EFF backs Internet Radio Fairness Act

James Delahunty
1 Nov 2012 19:51

Internet radio firms pay up to 50 percent of revenue in royalties.
At the same time, traditional AM/FM stations pay nothing at all, and satellite radio pays only about 10 percent of revenues to record labels and artists. This huge disparity comes from how the three judge Copyright Royalty Board decides in a trial-like examination every three years.

Internet radio, satellite radio and cable radio firms are on one side, while SoundExchange (an RIAA spin-off) represents music labels and musicians on the other. The judges hear witnesses and evidence about the value of recorded music and the technology for delivering it to people's ears. The three judges then decide what royalties each kind of music service will have to pay for the next five years.
For satellite and cable radio, the judges set prices to give the labels and artists a "fair return" and the music service a "fair income." In practice, the judges tell these services to pay about 10% of their revenues to the artists and labels.

For Internet radio, though, the judges are supposed to set rates based on what a "willing buyer and a willing seller" would do in an open market.

That little detail is the difference between forking out 10 percent of your revenue, and 50 percent of your revenue. Sound fair?

Some members of Congress don't believe it is, and the EFF agrees with them.
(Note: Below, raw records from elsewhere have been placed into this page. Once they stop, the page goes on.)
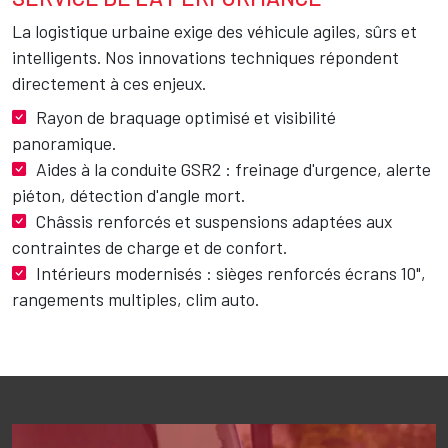
La logistique urbaine exige des véhicule agiles, sûrs et
intelligents. Nos innovations techniques répondent
directement à ces enjeux.
Rayon de braquage optimisé et visibilité
panoramique.
Aides à la conduite GSR2 : freinage d'urgence, alerte
piéton, détection d'angle mort.
Châssis renforcés et suspensions adaptées aux
contraintes de charge et de confort.
Intérieurs modernisés : sièges renforcés écrans 10",
rangements multiples, clim auto.
Image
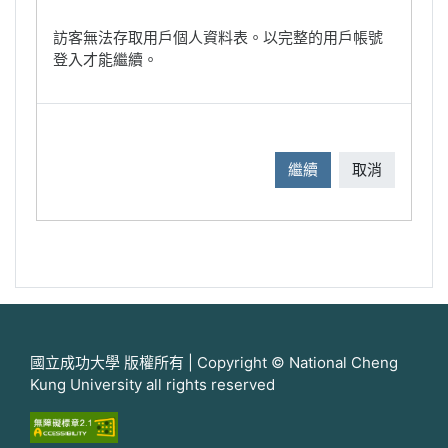
訪客無法存取用戶個人資料表。以完整的用戶帳號
登入才能繼續。
繼續
取消
國立成功大學 版權所有 | Copyright © National Cheng
Kung University all rights reserved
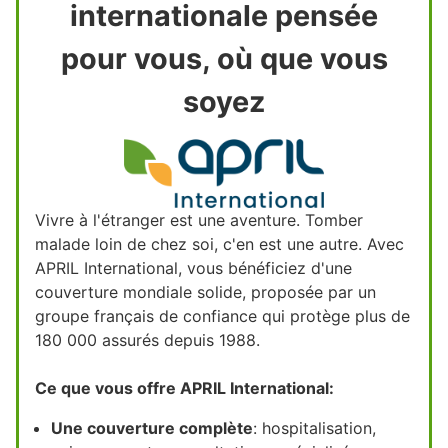
internationale pensée
pour vous, où que vous
soyez
Vivre à l'étranger est une aventure. Tomber
malade loin de chez soi, c'en est une autre. Avec
APRIL International, vous bénéficiez d'une
couverture mondiale solide, proposée par un
groupe français de confiance qui protège plus de
180 000 assurés depuis 1988.
Ce que vous offre APRIL International:
Une couverture complète
: hospitalisation,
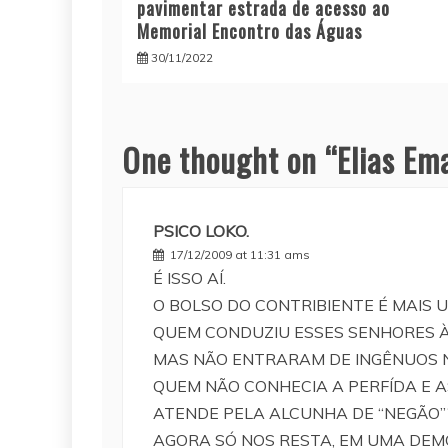
pavimentar estrada de acesso ao
Memorial Encontro das Águas
30/11/2022
One thought on “
Elias Em
PSICO LOKO.
17/12/2009 at 11:31 ams
É ISSO AÍ.
O BOLSO DO CONTRIBIENTE É MAIS U
QUEM CONDUZIU ESSES SENHORES 
MAS NÃO ENTRARAM DE INGÊNUOS N
QUEM NÃO CONHECIA A PERFÍDA E 
ATENDE PELA ALCUNHA DE “NEGÃO”
AGORA SÓ NOS RESTA, EM UMA DEM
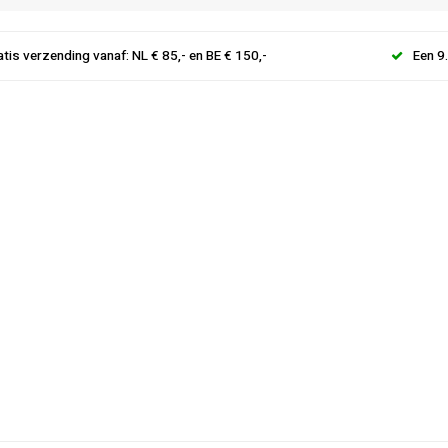
atis verzending vanaf: NL € 85,- en BE € 150,-
Een 9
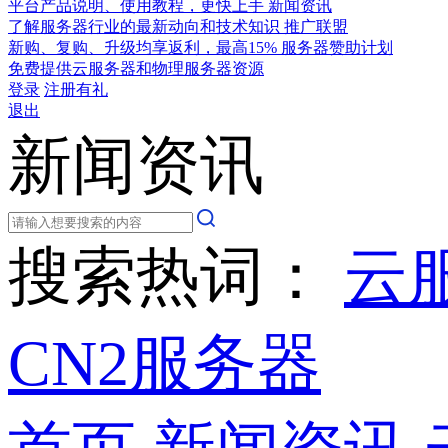
平台产品说明、使用教程，更快上手
新闻资讯
了解服务器行业的最新动向和技术知识
推广联盟
新购、复购、升级均享返利，最高15%
服务器赞助计划
免费提供云服务器和物理服务器资源
登录
注册有礼
退出
新闻资讯
搜索热词：
云
CN2服务器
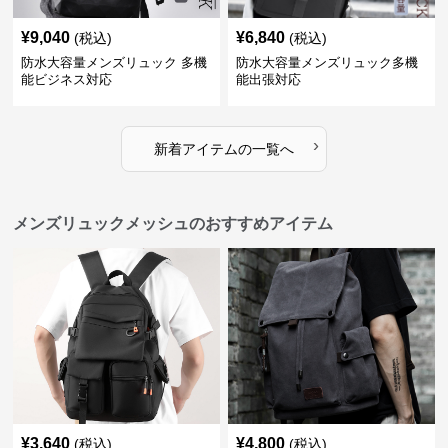
¥
9,040
¥
6,840
(税込)
(税込)
防水大容量メンズリュック 多機
防水大容量メンズリュック多機
能ビジネス対応
能出張対応
›
新着アイテムの一覧へ
メンズリュックメッシュのおすすめアイテム
¥
3,640
¥
4,800
(税込)
(税込)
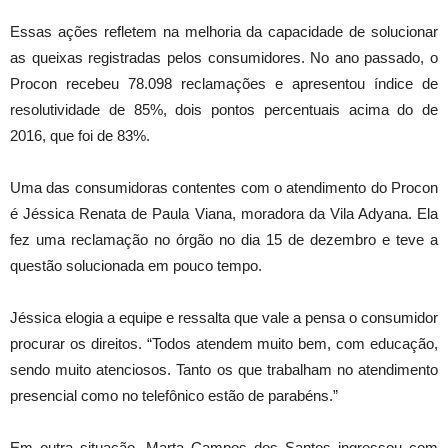
Essas ações refletem na melhoria da capacidade de solucionar
as queixas registradas pelos consumidores. No ano passado, o
Procon recebeu 78.098 reclamações e apresentou índice de
resolutividade de 85%, dois pontos percentuais acima do de
2016, que foi de 83%.
Uma das consumidoras contentes com o atendimento do Procon
é Jéssica Renata de Paula Viana, moradora da Vila Adyana. Ela
fez uma reclamação no órgão no dia 15 de dezembro e teve a
questão solucionada em pouco tempo.
Jéssica elogia a equipe e ressalta que vale a pensa o consumidor
procurar os direitos. “Todos atendem muito bem, com educação,
sendo muito atenciosos. Tanto os que trabalham no atendimento
presencial como no telefônico estão de parabéns.”
Em outra situação, Marta Campos dos Santos ingressou com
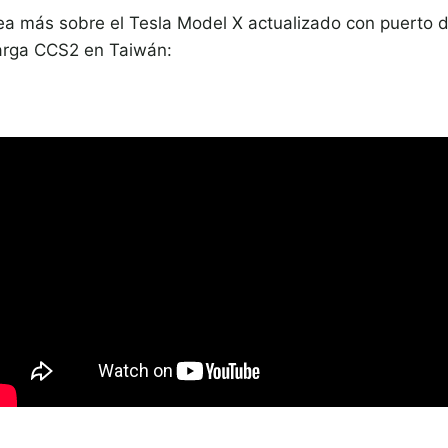
ea más sobre el Tesla Model X actualizado con puerto 
arga CCS2 en Taiwán:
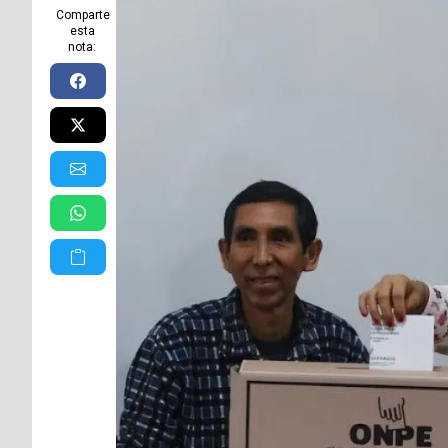
Comparte
esta
nota:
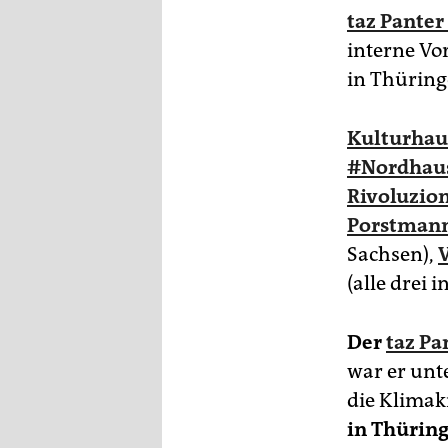
taz Panter
interne Vo
in Thürin
Kulturhau
#Nordhau
Rivoluzion
Porstmann
Sachsen),
(alle drei 
Der
taz Pa
war er unt
die Klimak
in Thürin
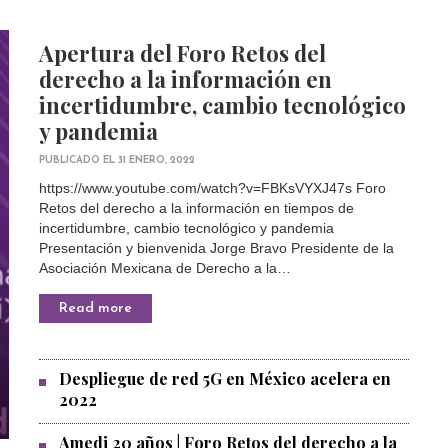
Apertura del Foro Retos del
derecho a la información en
incertidumbre, cambio tecnológico
y pandemia
PUBLICADO EL 31 ENERO, 2022
https://www.youtube.com/watch?v=FBKsVYXJ47s Foro
Retos del derecho a la información en tiempos de
incertidumbre, cambio tecnológico y pandemia
Presentación y bienvenida Jorge Bravo Presidente de la
Asociación Mexicana de Derecho a la…
Read more
Despliegue de red 5G en México acelera en
2022
Amedi 20 años | Foro Retos del derecho a la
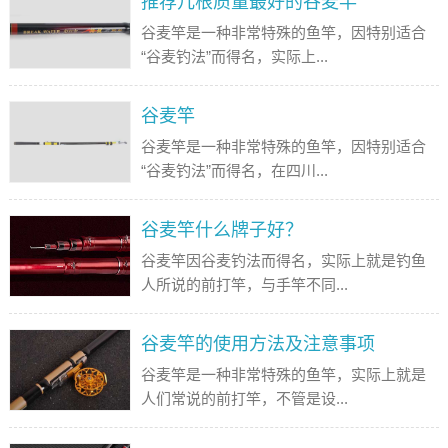
推荐几根质量最好的谷麦竿
谷麦竿是一种非常特殊的鱼竿，因特别适合
“谷麦钓法”而得名，实际上...
谷麦竿
谷麦竿是一种非常特殊的鱼竿，因特别适合
“谷麦钓法”而得名，在四川...
谷麦竿什么牌子好？
谷麦竿因谷麦钓法而得名，实际上就是钓鱼
人所说的前打竿，与手竿不同...
谷麦竿的使用方法及注意事项
谷麦竿是一种非常特殊的鱼竿，实际上就是
人们常说的前打竿，不管是设...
Congressmen Jason Chaffetz (R-Utah) and Jared Polis (D-Colorado), and Senator Ron Wyden (D-Oregon) introduced a bill called the Internet Radio Fairness Act, which will give Internet radio stations a fairer process for setting the price of their music - and probably much lower prices for that music, as Internet radio would get the same "fair return" standard that cable and satellite get.

At the same time, the MusicFIRST coalition - which represents record labels - is proposing another bill that would also standardize the digital radio rules, only it would apply the "willing buyer/willing seller" standard to everyone. Some proposals even suggest brining traditional AM/FM radio into the mix.